In the SEC’s provisional rules, an entrepreneur looking to raise money would have to file certain paperwork with the SEC, including about officers, directors and anyone owning more than 20 percent of the company. Also, SEC documents would be required to describe the business, what the entrepreneur would elect to do with the raised funds, the financial condition of the company, tax returns and potentially an audit of the company’s financial health by a third party.
The initial paperwork requirements are too expensive to prepare. “In our experience, these upfront costs (potentially hundreds of hours and $20,000-$50,000) will have a huge deterrent on those would seek to use crowdfunding.
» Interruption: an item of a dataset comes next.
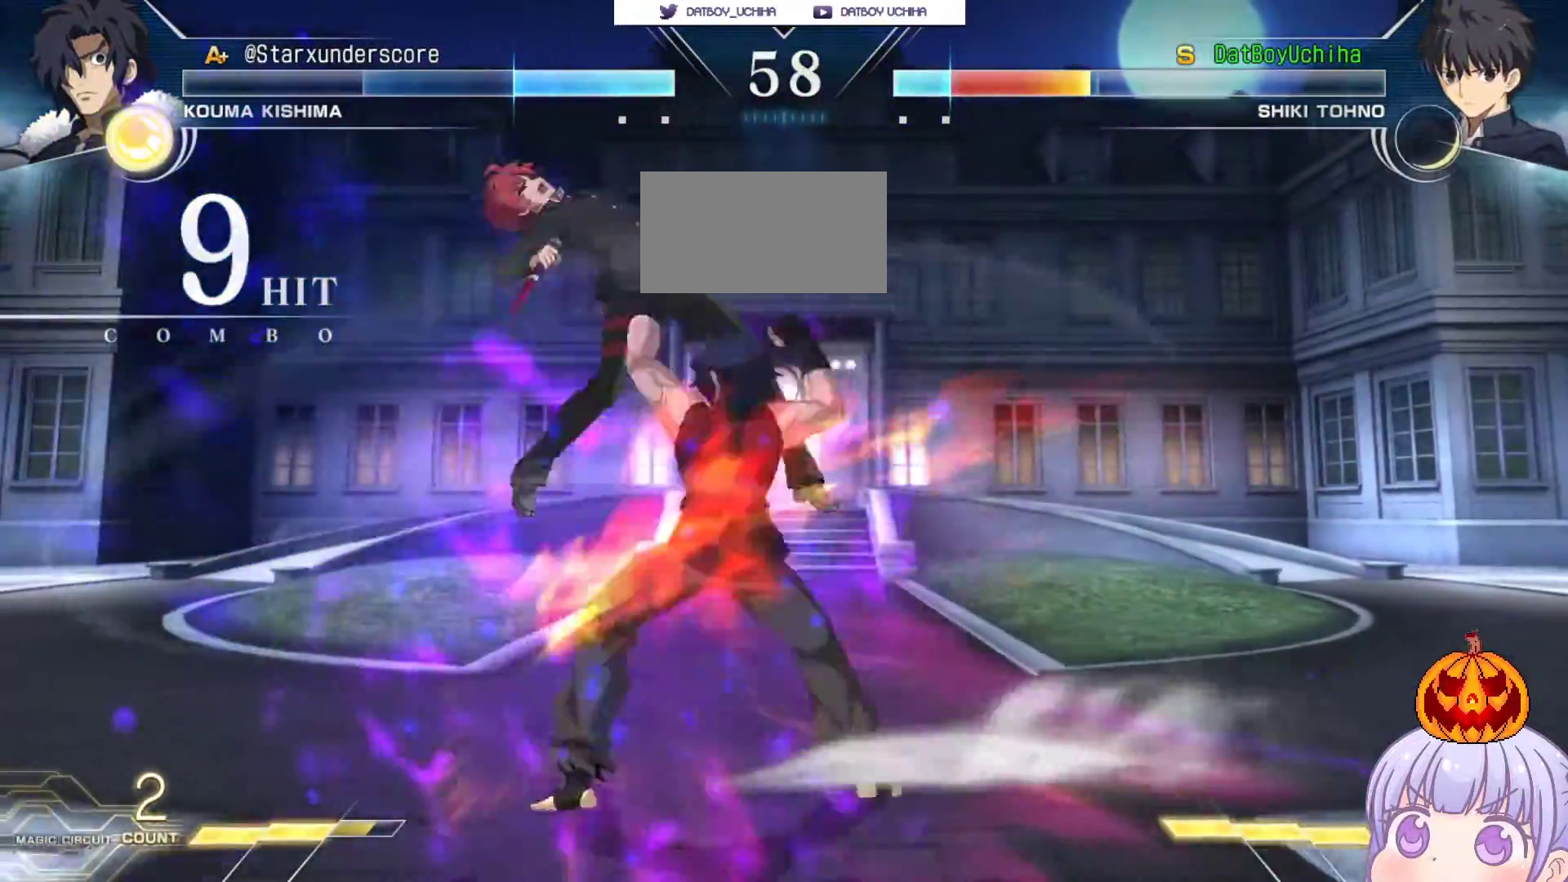
{"buttons": ["SQUARE"], "left_stick": "center", "events": []}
The majority of startups will have a tough time financing this level of upfront costs ahead of conducting a crowdfunding raise,” says Kiran Lingam, a lawyer and the general counsel for SeedInvest, a crowdfunding platform that currently facilitates equity crowdfunding between entrepreneurs and accredited investors. “Additionally, the few companies who are able to bootstrap these upfront costs will be severely dissuaded from proceeding given the lack of visibility as to the odds of successfully completing their crowdfunding round.” Lingam proposes crafting a “Prospect Mode,” where entrepreneurs are allowed to solicit feedback from the crowd and pre-emptively seek out funding, without having to submit SEC regulatory paperwork first. “This way companies will be able at least gauge their potential for success prior to spending $20,000-$50,000” on compliance expenses.
Hiring an auditor is too expensive. Another stakeholder said that having to hire an auditor would be a dealbreaker. “We find the requirement for ‘audited by an independent public accountant or auditor’ to be the single item that would severely handicap the process and essentially nullify the intent of the Jobs Act. A required audit is the primary reason we were not able to offer shares in the first place under the current SEC regime,” says entrepreneur Terry Reed, who has spent the past year raising $100,000 to launch internet taxicab service, www.directcabcall.com. “If you really want the Jobs Act provision for crowd source funding to work, you can’t have an excellent overall structure, yet an entrance fee that keeps entrepreneurs from using it.”
Having nonprofessionals do their own paperwork would be lead to untold amounts of error in the system. If hiring auditors and third parties is too expensive for startup entrepreneurs, another option would be to have crowdfunding campaign owners keep their own financial records. A stock transfer agent weighed in on this possibility. “We have experience assuming recordkeeping services for issuers who have, prior to hiring us, maintained their own shareholder records or arranged for a third party to do so. These records are typically kept in a basic spreadsheet form, and stock issuances, transfers, or other changes are recorded by deleting and editing line item entries. This type of rudimentary ledger system lacks any type of quality controls that would detect or prevent errors,” says Kara Kennedy, the executive director of ClearTrust, an SEC-registered stock transfer agent. “Allowing anyone to maintain shareholder records, regardless of qualifications, experience, or quality control will create a wild west in the world of crowdfunding.”